• _GOAL OF THE EXERCISE_: From first line to last, copy the listing exactly and omit its pictures.

─── GIVEN DATA ───

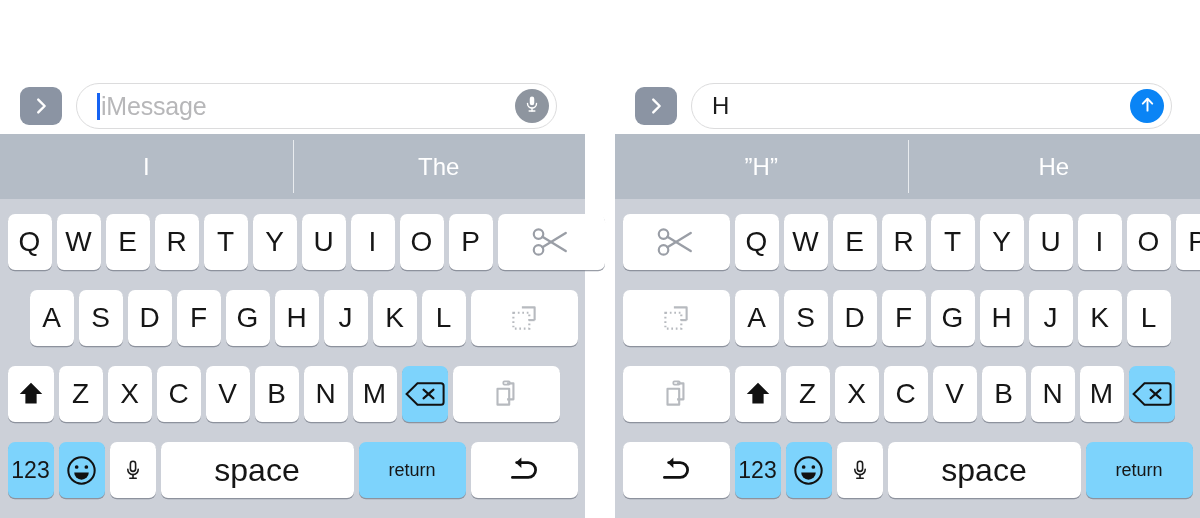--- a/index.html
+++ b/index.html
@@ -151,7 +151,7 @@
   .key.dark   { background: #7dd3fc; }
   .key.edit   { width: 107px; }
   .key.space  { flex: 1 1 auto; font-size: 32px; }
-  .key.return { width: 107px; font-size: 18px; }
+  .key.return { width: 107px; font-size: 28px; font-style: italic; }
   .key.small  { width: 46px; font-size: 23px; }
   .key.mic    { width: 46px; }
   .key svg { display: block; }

───

• _EXERCISE ANSWER_:
--- a/index.html
+++ b/index.html
@@ -151,7 +151,7 @@
   .key.dark   { background: #7dd3fc; }
   .key.edit   { width: 107px; }
   .key.space  { flex: 1 1 auto; font-size: 32px; }
-  .key.return { width: 107px; font-size: 18px; }
+  .key.return { width: 107px; font-size: 28px; font-style: italic; }
   .key.small  { width: 46px; font-size: 23px; }
   .key.mic    { width: 46px; }
   .key svg { display: block; }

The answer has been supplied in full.